Comecei a conhecer os sertões por suas veredas. Iniciei minha busca seguindo de ônibus para Minas, parando primeiro em Cordisburgo, lugar de nascimento do autor, prosseguindo rumo ao norte e chegando em Andrequicé, povoado pequeno, pouso na rota das boiadas pelos sertões. 
Ao chegar, o sol se escondendo no horizonte, acerquei-me de um pequeno boteco e, após me apresentar como alguém em busca dos rastros de Guimarães, fui acolhida com uma boa notícia: “A moça está com sorte, pois não é que chegou agorinha mesmo o Manuelzão do Rosa, vindo direto da fazenda para uma celebração de crisma em Andrequicé!” Sim, o próprio Manuel Nardi, inspirador do conto “Manuelzão e Miguilim”, publicado em 1956, como parte do livro 'Corpo de baile': um bom augúrio para a busca planejada!

Indaguei acerca de um lugar para pernoitar e o moço do boteco me levou à casa de uma velha senhora que me recebeu com a acolhida espontânea e ampla dos que pouco têm, mas muito oferecem: ovo frito, saborosa farofa e um café mineiro, doce, perfumado e ralo, daqueles que descem como água benta apaziguando a sede!

Dormi com a candeia acesa, a esteira no chão.
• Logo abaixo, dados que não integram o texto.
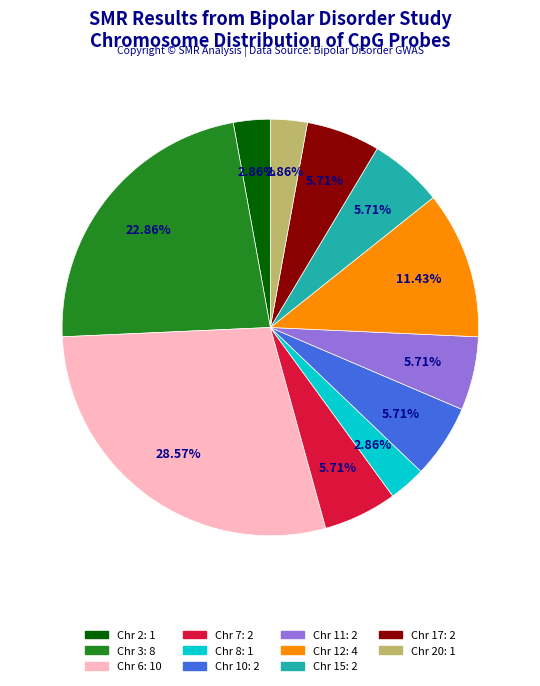

Is there a majority slice in this chart?

No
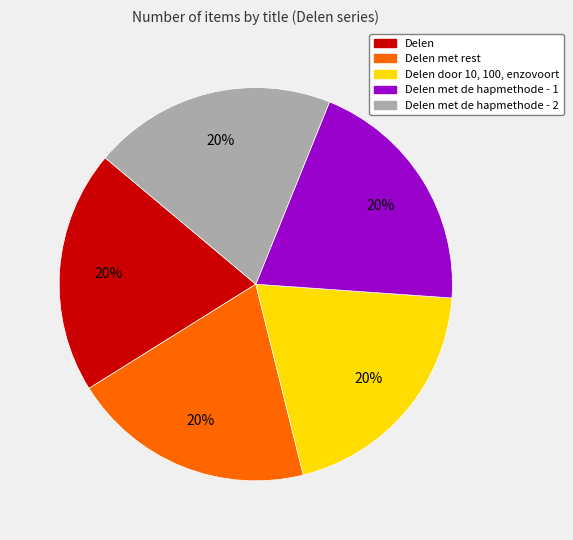

To the nearest percent, what is the average slice percentage?

20%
Acordei cedo, o sol despontando no horizonte, no friozinho da madrugada. E lá estava ele, Manuelzão, sombra esguia na parede caiada, chapéu de abas firmes, capa de feltro azul, rosto de couro curtido, olhar de águia me aguardando sem prosa, pronto para o retrato que viria a ser – para mim e para muitos – emblemático da estirpe rija dos gerais de Guimarães. 
De repente, me olhando a esmo, deparei com a figura de um homem – um vaqueiro, talvez? Pedi licença para tirar o seu retrato. Sisudo e cismado, ele não quis me atender. Satisfeita com a sorte, feliz da vida, com Manuelzão na máquina, passei o dia fotografando boiadas na poeira do campo. No fim do dia, de volta para Andrequicé, avistei a figura do homem, lá me esperando, calmo e quieto, no aguardo de seu retrato: era isso que ele queria ter. 
Acontece que de manhã, quando me viu pela primeira vez, ficou com medo. Por ser cigano achou que eu era da polícia e estava lá para prendê-lo. Era isso, então. Como os romas da França de Sarkozy, os ciganos dos gerais também são malvistos, estigmatizados como gatunos e ladrões de cavalos, vítimas de velhos preconceitos encravados na contramão da história, levando a guerras e desentendimentos entre nações.